Nach Abs. 4 leg. cit. (in der Fassung BGBl. Nr. 323/1977) stehen dem Präsidenten des Nationalrates insbesondere auch die Ernennung der Bediensteten der Parlamentsdirektion und alle übrigen Befugnisse und Personalangelegenheiten zu.

Gemäß Art. 30 Abs. 6 B-VG (in der Fassung BGBl. Nr. 323/1977) ist der Präsident des Nationalrates bei der Vollziehung der ihm nach diesem Artikel zustehenden Verwaltungsangelegenheiten oberstes Verwaltungsorgan und übt diese Befugnisse allein aus. Die Erlassung von Verordnungen steht dem Präsidenten des Nationalrates insoweit zu, als diese ausschließlich in diesem Artikel geregelte Verwaltungsangelegenheiten betreffen.

Die Verfassungsbestimmung des § 50 des Bezügegesetzes (in der im Beschwerdefall anzuwendenden Fassung BGBl. Nr. 351/1981) lautet:

"(Verfassungsbestimmung)

Soweit sich die Bestimmungen dieses Bundesgesetzes auf Mitglieder des Nationalrates, des Bundesrates und der Volksanwaltschaft sowie auf den Präsidenten und den Vizepräsidenten des Rechnungshofes beziehen, obliegen die zu treffenden Maßnahmen dem Präsidenten des Nationalrates. Auf das Verfahren ist das Allgemeine Verwaltungsverfahrensgesetz 1950, BGBl. Nr. 172, anzuwenden."

Nach § 18 Abs. 4 AVG müssen alle schriftlichen Ausfertigungen u.a. die Bezeichnung der Behörde enthalten.

Im Beschwerdefall ist unbestritten, daß Gegenstand der angefochtenen Erledigung eine Angelegenheit nach dem Bezügegesetz ist und eine bescheidförmige Absprache über den Antrag des Beschwerdeführers als (ehemaligem) Mitglied des Nationalrates nach § 50 des Bezügegesetzes in die Zuständigkeit des Präsidenten des Nationalrates fällt.
===
• [Schriftliche Aufgaben]
a) Beantworte die folgenden Fragen zum Text über die Befugnisse des Präsidenten des Nationalrates.
(i) Nach welcher Bestimmung müssen alle schriftlichen Ausfertigungen die Bezeichnung der Behörde enthalten?
(ii) Welches Gesetz ist laut § 50 des Bezügegesetzes auf das Verfahren anzuwenden?
(iii) In welcher Fassung ist § 50 des Bezügegesetzes im Beschwerdefall anzuwenden?
b) Nimm den Text über die Befugnisse des Präsidenten des Nationalrates nach seinem letzten Satz auf und führe ihn in drei bis vier Sätzen fort.
Die nachstehenden Einträge spielen dafür keine Rolle.

• [Datenauflistung]
===
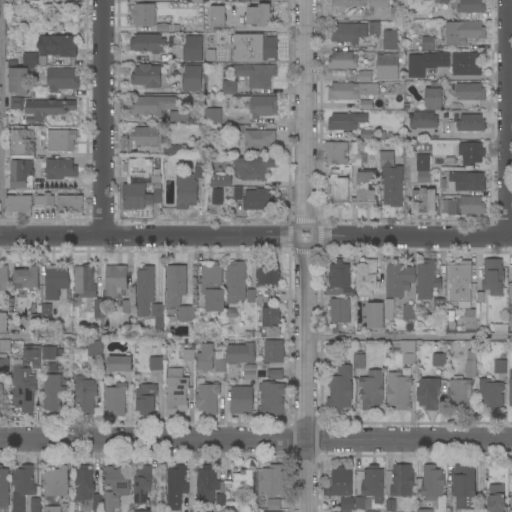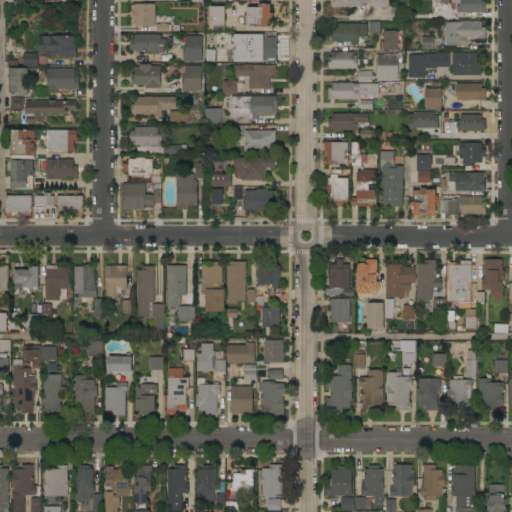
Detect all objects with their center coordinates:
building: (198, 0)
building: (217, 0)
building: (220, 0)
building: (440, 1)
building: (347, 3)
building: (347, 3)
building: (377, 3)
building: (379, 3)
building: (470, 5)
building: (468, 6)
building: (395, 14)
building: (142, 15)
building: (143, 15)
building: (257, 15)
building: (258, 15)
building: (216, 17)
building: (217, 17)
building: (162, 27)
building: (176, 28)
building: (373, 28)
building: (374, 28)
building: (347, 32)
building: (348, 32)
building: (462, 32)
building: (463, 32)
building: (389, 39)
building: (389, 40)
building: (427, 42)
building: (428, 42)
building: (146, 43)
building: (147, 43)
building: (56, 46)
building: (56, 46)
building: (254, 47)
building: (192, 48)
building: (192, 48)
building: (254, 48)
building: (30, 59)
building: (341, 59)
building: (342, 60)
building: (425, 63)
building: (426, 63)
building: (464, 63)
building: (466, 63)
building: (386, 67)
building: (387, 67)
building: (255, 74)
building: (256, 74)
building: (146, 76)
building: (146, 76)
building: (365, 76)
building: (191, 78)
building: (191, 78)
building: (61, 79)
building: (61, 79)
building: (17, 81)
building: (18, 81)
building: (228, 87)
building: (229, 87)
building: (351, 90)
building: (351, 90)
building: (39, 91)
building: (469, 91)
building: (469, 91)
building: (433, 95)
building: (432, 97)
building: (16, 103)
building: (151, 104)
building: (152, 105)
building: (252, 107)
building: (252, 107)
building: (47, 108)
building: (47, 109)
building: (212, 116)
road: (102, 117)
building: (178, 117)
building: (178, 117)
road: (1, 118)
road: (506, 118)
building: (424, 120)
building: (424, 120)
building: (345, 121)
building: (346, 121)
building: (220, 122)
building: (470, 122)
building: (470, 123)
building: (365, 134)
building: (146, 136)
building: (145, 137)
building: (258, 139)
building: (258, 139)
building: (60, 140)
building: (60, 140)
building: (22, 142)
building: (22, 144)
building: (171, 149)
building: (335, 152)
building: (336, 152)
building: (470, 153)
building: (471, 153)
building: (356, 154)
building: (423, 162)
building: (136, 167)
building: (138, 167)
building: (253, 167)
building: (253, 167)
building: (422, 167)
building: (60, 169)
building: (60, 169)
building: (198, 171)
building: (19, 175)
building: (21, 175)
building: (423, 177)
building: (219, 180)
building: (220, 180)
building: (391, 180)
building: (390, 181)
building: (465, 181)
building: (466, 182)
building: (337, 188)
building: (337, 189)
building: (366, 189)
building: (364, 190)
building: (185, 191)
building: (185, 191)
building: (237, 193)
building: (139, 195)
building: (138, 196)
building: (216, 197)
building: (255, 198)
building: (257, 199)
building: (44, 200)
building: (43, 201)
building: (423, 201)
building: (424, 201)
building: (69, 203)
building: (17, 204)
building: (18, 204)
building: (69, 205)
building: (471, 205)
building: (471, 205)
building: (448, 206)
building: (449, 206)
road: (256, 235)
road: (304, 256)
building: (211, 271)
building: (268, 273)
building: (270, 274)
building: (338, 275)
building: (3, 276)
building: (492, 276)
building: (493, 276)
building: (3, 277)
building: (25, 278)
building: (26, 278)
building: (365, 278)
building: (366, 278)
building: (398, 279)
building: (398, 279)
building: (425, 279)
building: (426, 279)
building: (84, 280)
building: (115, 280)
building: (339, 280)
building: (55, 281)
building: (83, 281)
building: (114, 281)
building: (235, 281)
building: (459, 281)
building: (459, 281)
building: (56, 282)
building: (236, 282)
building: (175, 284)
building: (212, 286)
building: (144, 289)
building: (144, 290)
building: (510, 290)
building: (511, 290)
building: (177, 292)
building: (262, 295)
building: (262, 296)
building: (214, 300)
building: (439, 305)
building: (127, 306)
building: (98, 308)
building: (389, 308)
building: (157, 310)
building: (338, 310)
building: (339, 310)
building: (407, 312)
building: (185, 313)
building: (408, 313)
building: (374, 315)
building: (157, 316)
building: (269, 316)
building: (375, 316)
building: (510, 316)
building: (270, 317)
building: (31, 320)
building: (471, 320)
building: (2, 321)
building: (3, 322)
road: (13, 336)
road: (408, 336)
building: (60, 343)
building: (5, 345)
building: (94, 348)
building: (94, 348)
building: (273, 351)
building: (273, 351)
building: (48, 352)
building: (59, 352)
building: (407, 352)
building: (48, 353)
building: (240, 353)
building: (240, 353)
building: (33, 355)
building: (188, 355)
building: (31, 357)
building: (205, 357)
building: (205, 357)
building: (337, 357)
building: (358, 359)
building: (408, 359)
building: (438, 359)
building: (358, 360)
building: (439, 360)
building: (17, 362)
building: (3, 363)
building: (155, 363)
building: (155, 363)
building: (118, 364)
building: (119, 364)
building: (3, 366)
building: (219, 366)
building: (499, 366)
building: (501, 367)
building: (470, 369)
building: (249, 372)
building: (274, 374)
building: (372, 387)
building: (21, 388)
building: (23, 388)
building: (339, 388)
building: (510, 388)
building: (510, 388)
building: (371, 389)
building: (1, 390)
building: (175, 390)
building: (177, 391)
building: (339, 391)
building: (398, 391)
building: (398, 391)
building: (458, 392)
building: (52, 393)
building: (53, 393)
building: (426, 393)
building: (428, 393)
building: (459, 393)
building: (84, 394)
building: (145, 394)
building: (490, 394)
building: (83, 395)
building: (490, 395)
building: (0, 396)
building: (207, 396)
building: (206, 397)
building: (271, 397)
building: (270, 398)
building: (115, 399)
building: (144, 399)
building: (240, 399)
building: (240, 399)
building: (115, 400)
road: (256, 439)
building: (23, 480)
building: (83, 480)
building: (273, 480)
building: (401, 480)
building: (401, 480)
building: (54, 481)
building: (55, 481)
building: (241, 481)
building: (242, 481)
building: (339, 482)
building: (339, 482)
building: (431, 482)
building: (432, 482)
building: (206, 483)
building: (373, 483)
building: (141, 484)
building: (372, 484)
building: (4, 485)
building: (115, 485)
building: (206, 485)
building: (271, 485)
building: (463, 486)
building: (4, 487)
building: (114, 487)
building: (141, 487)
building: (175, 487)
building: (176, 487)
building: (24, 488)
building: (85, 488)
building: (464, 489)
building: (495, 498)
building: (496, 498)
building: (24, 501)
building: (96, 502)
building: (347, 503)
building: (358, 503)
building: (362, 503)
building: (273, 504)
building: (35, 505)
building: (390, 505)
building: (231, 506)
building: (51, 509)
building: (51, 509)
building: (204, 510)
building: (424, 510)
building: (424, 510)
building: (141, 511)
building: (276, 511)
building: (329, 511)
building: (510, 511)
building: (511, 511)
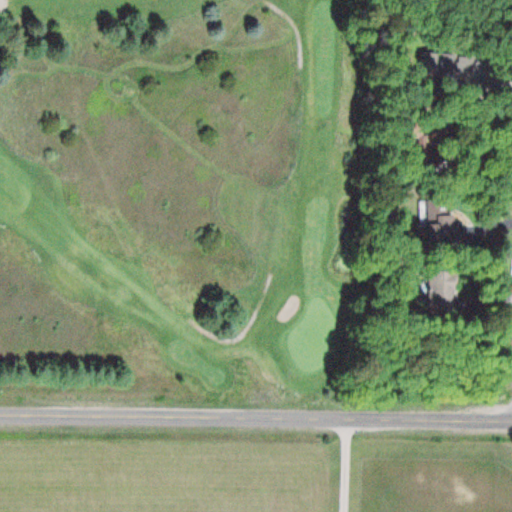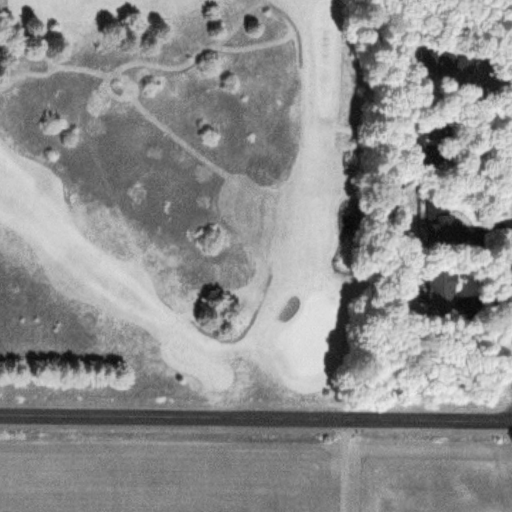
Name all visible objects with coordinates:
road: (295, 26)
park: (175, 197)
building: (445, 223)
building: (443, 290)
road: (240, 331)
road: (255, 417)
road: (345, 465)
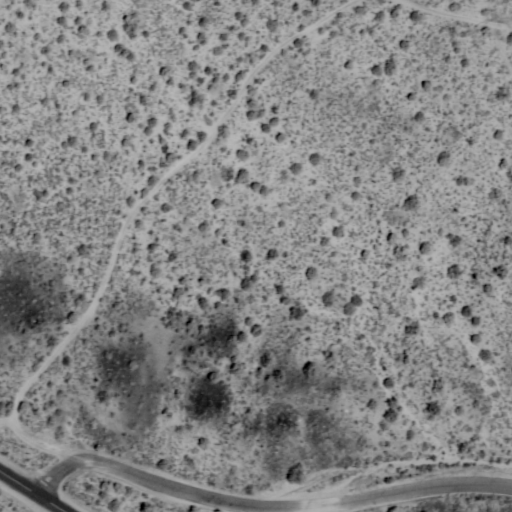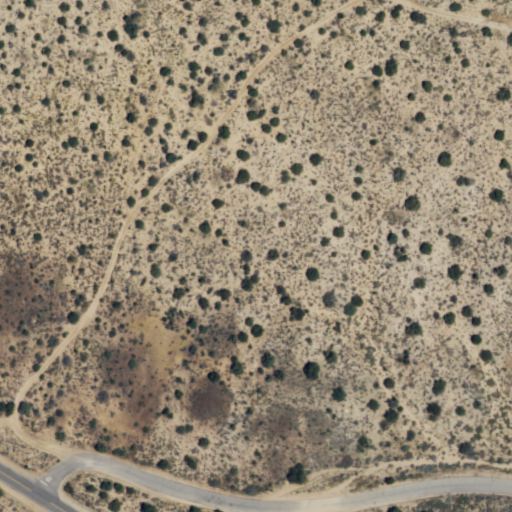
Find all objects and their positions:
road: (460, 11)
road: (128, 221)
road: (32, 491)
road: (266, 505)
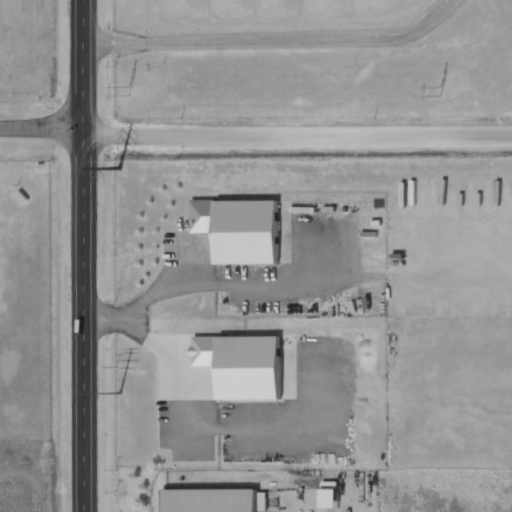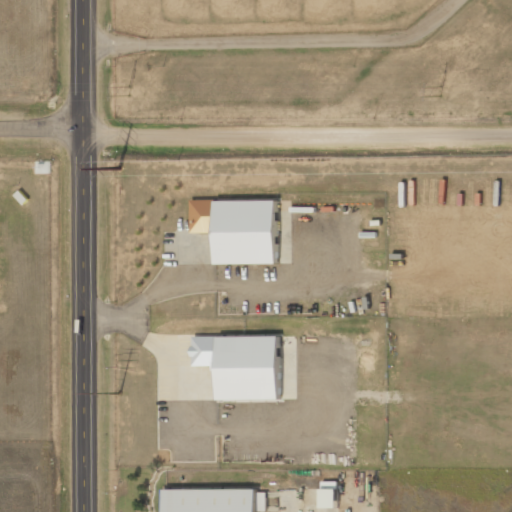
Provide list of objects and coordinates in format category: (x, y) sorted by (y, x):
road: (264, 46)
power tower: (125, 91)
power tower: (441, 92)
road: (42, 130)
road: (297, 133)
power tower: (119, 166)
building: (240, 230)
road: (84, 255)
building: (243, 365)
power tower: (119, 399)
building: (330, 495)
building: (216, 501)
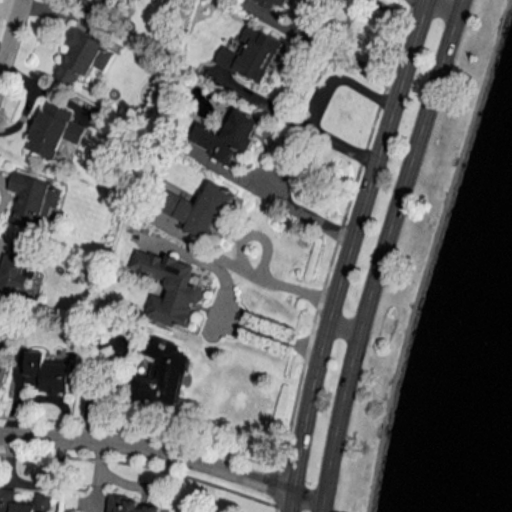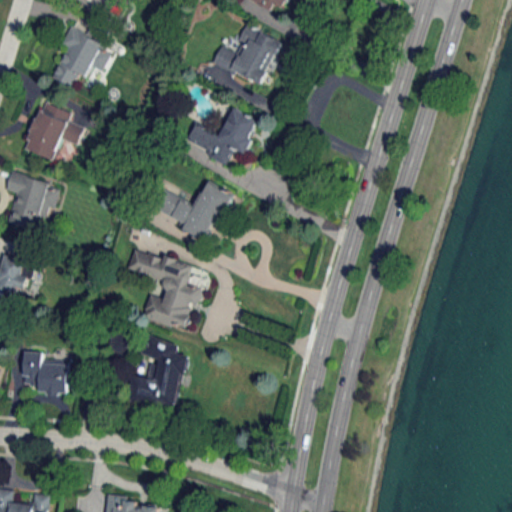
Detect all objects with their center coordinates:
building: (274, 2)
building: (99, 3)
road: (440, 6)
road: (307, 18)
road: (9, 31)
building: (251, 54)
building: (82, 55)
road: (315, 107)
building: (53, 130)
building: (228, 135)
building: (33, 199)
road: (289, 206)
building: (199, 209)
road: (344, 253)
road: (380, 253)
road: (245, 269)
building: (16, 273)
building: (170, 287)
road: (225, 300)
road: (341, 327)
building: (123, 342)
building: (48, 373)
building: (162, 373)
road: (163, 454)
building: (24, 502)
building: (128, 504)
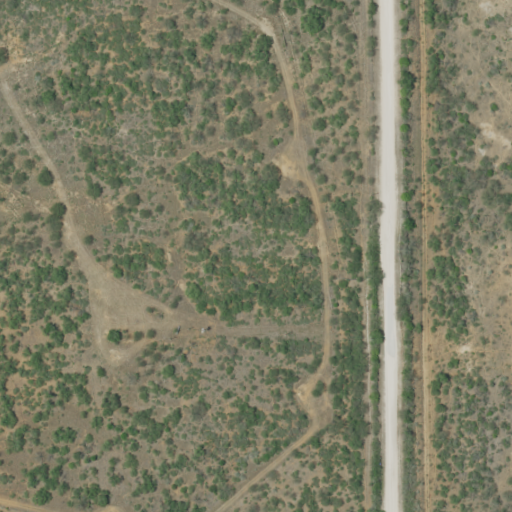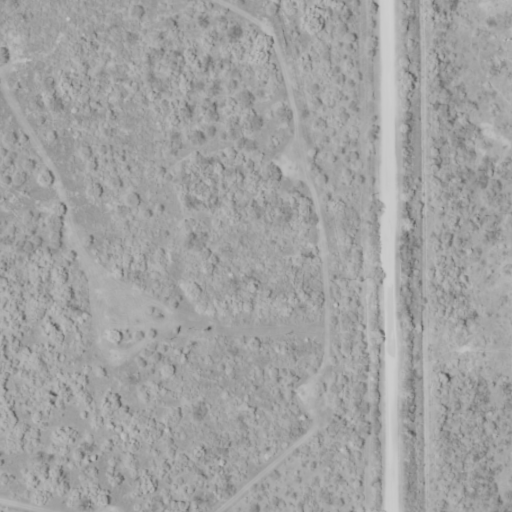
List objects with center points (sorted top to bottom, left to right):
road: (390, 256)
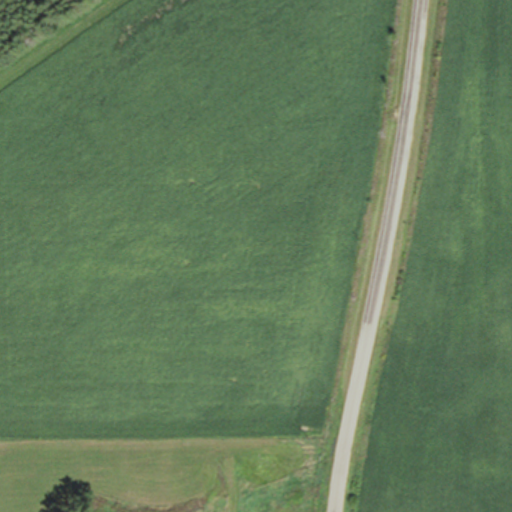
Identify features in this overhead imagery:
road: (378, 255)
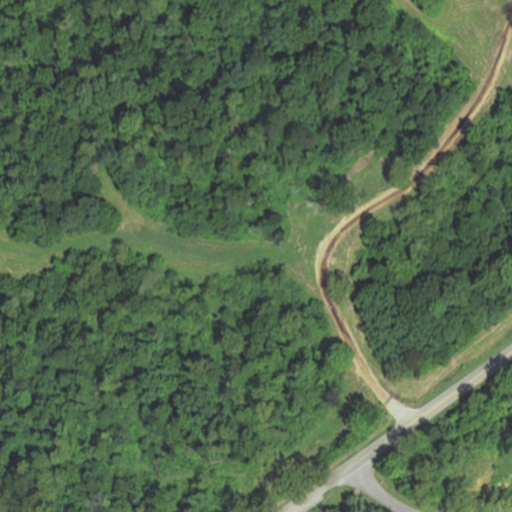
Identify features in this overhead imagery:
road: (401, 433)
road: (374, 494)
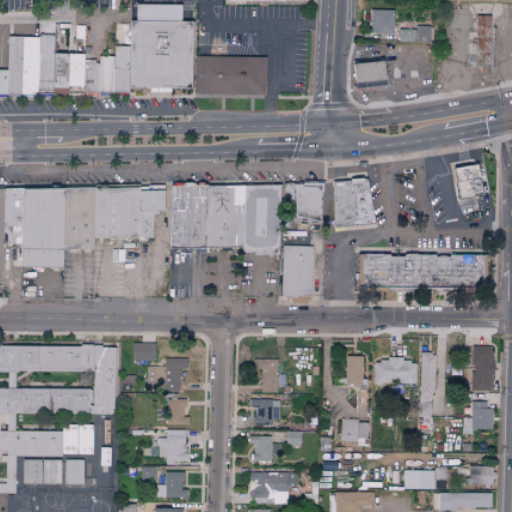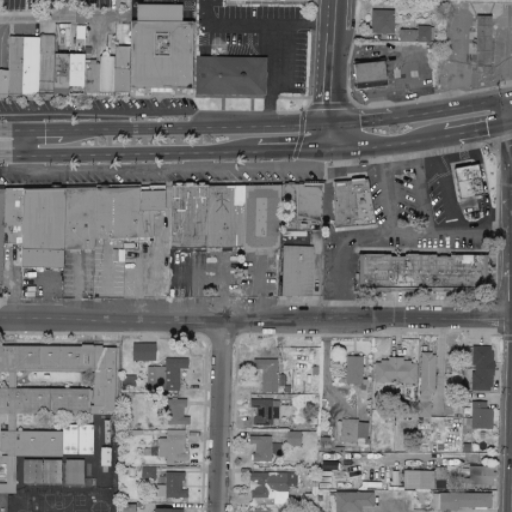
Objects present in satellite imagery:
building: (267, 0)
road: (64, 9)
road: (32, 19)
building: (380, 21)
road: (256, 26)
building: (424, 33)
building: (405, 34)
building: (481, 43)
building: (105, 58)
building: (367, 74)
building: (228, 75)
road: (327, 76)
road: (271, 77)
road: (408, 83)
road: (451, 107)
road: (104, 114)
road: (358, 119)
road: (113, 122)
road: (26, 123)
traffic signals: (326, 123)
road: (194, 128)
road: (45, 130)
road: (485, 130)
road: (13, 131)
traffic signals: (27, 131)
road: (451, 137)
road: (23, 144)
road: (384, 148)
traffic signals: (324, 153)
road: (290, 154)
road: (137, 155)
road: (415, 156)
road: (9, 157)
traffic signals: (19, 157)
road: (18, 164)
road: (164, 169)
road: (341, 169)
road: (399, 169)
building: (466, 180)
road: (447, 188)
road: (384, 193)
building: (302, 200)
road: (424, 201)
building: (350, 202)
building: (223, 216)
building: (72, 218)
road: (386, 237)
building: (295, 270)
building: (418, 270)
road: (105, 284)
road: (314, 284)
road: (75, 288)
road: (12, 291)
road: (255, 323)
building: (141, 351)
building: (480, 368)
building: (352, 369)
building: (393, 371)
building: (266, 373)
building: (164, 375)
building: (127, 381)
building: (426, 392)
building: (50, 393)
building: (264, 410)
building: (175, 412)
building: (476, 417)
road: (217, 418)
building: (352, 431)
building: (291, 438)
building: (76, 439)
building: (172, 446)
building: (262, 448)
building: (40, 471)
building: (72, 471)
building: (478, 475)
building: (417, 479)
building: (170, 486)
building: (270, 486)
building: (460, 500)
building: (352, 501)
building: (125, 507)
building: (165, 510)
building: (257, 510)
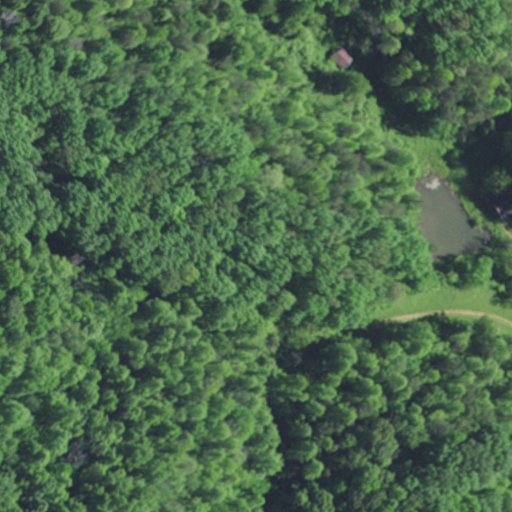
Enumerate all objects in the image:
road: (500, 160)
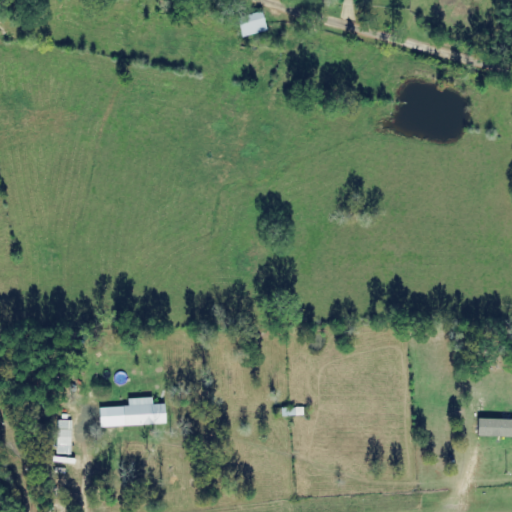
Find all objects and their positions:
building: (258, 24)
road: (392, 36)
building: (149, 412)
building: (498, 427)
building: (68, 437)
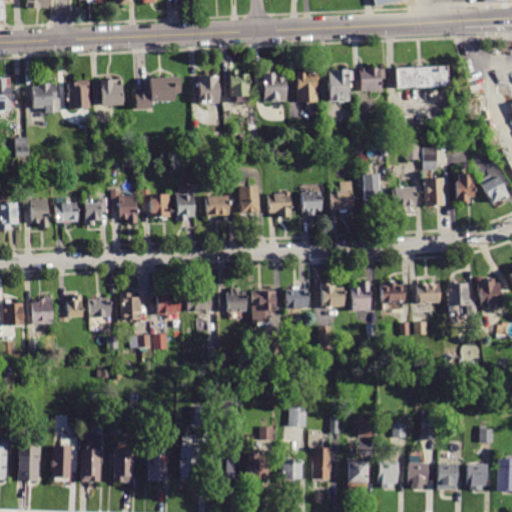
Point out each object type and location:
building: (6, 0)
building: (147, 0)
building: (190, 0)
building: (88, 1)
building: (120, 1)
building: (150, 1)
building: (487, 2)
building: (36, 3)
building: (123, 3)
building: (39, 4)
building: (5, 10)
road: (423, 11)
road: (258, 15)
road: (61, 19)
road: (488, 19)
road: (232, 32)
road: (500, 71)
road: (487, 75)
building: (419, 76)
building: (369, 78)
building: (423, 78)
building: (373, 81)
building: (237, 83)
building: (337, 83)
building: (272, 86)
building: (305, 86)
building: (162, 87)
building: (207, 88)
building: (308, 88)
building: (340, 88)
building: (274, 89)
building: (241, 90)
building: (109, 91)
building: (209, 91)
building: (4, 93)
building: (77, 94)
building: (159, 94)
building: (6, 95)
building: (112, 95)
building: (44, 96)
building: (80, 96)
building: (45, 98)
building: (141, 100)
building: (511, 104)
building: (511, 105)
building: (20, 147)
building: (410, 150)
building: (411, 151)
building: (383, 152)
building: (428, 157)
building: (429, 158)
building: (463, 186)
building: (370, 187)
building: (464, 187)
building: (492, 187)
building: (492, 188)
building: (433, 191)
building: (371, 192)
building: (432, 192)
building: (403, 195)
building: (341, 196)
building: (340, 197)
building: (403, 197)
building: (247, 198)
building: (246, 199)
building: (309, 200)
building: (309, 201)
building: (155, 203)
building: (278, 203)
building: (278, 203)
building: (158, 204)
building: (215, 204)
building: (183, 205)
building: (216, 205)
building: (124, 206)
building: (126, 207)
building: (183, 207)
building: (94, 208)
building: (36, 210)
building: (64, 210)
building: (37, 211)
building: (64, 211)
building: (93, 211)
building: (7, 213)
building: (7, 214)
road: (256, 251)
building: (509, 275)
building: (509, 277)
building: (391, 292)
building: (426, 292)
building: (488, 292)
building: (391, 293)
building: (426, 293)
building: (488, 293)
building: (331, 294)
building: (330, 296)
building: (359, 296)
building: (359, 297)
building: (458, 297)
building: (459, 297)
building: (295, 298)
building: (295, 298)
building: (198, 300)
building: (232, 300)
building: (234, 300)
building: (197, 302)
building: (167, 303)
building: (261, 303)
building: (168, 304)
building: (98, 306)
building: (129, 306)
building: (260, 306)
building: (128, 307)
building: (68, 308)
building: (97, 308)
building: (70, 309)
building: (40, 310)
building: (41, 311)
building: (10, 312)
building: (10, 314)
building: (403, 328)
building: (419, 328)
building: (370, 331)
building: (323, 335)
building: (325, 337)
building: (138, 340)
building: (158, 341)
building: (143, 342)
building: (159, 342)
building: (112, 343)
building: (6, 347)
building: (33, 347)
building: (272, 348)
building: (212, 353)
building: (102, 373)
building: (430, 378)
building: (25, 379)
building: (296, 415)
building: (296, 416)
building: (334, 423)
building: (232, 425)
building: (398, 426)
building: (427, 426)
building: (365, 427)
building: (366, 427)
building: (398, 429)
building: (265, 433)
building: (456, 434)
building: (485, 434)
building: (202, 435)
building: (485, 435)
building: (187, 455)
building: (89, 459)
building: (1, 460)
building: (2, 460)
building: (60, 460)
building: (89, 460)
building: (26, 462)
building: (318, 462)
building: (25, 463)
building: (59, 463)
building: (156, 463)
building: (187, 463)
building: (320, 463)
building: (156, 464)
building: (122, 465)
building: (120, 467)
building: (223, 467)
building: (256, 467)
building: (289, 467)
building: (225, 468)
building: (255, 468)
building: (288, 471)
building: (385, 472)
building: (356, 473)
===
• [Gegebene Antworten]
a)
(i) Nach § 18 Abs. 4 AVG.
(ii) Das Allgemeine Verwaltungsverfahrensgesetz 1950, BGBl. Nr. 172.
(iii) In der Fassung BGBl. Nr. 351/1981.

b)
Die Frage, welcher Stelle ein behördlicher Abspruch zuzurechnen ist, kann nur auf der Grundlage des äußeren Tatbestandes beantwortet werden (vgl. dazu z.B. den hg. Beschluß vom 14. Juni 1995, Zl. 95/12/0142 und die dort angeführte Rechtsprechung).

Auf dem Boden dieser Rechtslage kann es aber nach der maßgebenden äußeren Erscheinungsform der angefochtenen Erledigung keinem Zweifel unterliegen, daß diese - wie der Beschwerdeführer zutreffend betont hat - ausschließlich dem Parlamentsdirektor (Parlamentsdirektion) zuzurechnen ist. Es fehlt in der angefochtenen Erledigung jeder Hinweis darauf, daß der Parlamentsdirektor für den Präsidenten des Nationalrates tätig geworden ist, wie dies üblicherweise in der Fertigungsklausel zum Ausdruck gebracht wird. Interne Vorgänge wie z.B. die Zuleitung des Erledigungsentwurfes durch den Referenten zur Genehmigung an den Behördenleiter und die Genehmigung im Einsichtsverkehr oder auch das Vorliegen einer innerbehördlichen Ermächtigung des tatsächlich eingeschrittenen Organwalters, für den Behördenleiter handeln zu dürfen, sind rechtlich unerheblich, solange sie nicht nach außen in Erscheinung treten.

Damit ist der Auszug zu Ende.